__CONSIGNE__
Rédigez la suite de l'extrait sur la fiction d'autonomie dans le travail des aides à domicile, à partir de sa dernière phrase.

Pour Vidal-Naquet [4, 5], tenir cette hypothèse d’autonomie vaut pour tous, même pour ceux - si ce n’est encore plus pour ceux - qui en seraient le plus éloignés. Il montre ainsi, à travers le travail des aides à domicile, combien il est essentiel que ces dernières maintiennent une sorte de fiction d’autonomie pour que la relation de soin puisse se faire en confiance. Plutôt que d’imposer des actions qui ne feraient que rajouter de la résistance, il est préférable d'instaurer une scène fictive où la personne accompagnée est respectée dans son pouvoir d’agir, tout en étant guidée vers une action finale dont l’objectif lui échappe. Mais selon ce chercheur, que cette dernière ne maîtrise l’objectif final n’est pas important, ce qui compte c’est qu’elle continue à déployer son libre-choix et son sentiment d’autonomie qui participent à son bien être.
Donner l'impression que la volonté propre de la personne continue de la porter est important et cela passe par de multiples compromis et entorses au “normal”.

__DONNÉES À EXAMINER__
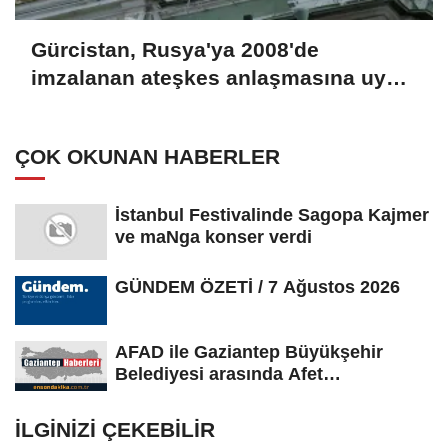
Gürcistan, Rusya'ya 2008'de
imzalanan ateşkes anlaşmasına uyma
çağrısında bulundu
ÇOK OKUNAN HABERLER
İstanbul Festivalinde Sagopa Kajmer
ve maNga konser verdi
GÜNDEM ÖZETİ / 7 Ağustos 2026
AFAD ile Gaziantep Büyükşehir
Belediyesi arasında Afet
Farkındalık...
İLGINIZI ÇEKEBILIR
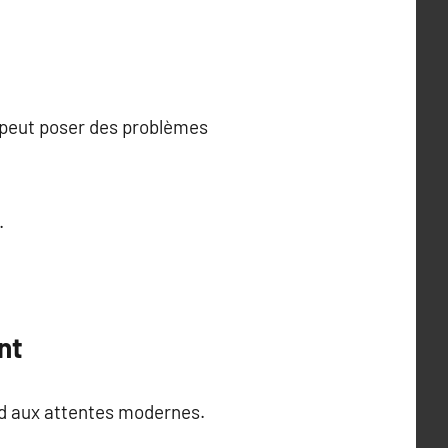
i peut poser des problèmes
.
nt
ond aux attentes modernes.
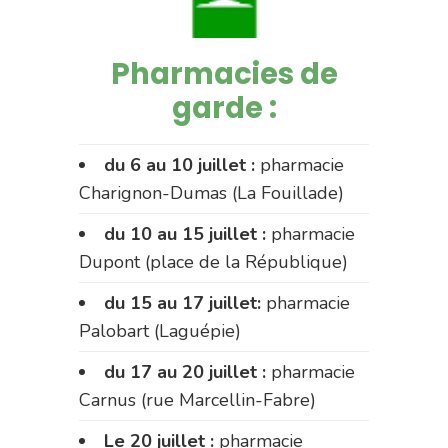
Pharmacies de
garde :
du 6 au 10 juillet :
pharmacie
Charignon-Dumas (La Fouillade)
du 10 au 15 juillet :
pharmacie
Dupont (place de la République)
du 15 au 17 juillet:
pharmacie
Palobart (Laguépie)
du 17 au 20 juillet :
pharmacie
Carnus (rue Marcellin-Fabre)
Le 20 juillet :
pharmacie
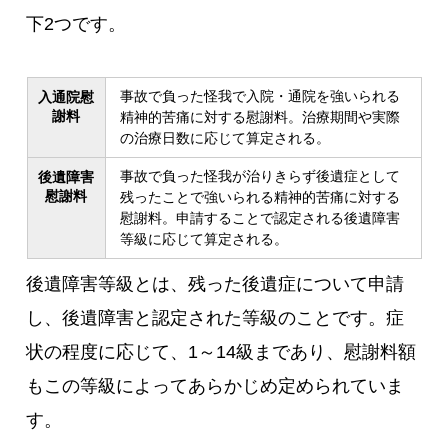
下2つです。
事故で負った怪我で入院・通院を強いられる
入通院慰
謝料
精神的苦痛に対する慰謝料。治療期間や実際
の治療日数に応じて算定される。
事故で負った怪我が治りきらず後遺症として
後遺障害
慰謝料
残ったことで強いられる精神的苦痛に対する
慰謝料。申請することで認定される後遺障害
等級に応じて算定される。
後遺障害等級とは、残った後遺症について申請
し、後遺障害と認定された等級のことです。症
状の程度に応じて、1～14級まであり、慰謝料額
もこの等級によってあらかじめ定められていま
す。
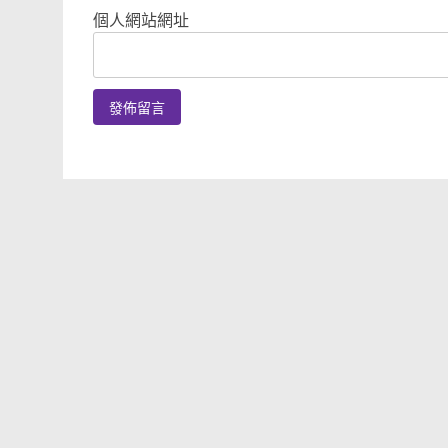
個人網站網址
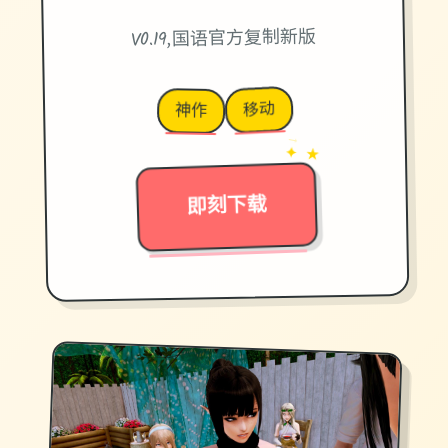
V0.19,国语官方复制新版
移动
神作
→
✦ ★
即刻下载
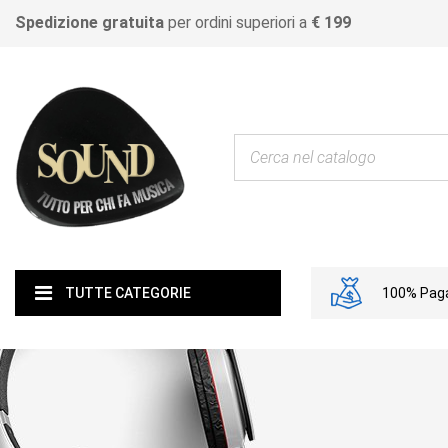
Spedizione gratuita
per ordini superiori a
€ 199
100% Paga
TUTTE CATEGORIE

__RÉSULTAT DE L'EXERCICE__
Exemple : une personne âgée refuse de sortir marcher, préférant rester assise toute la journée dans son fauteuil. Son aide à domicile se trouve face à un dilemme : si elle respecte son libre choix, elle s’inscrit en porte-à-faux avec ses missions de protection et de prévention de l'aggravation de l’état de dépendance. La sortie de ce dilemme tient dans la bonne connaissance des particularités de la personne qu’elle accompagne. Celle-ci n’aime pas sortir mais apprécie de descendre ses poubelles. Qu’à cela ne tienne, l’aide à domicile lui propose de venir avec elle jeter les poubelles, ce qu’elle accepte de bon gré, et chemin faisant, tout en discutant, cela se poursuit par un petit tour de quartier.
En agissant ainsi, la professionnelle contourne le refus sans contraindre, mais en créant au contraire un espace d’expression à la volonté de la personne, tout en guidant ses conduites.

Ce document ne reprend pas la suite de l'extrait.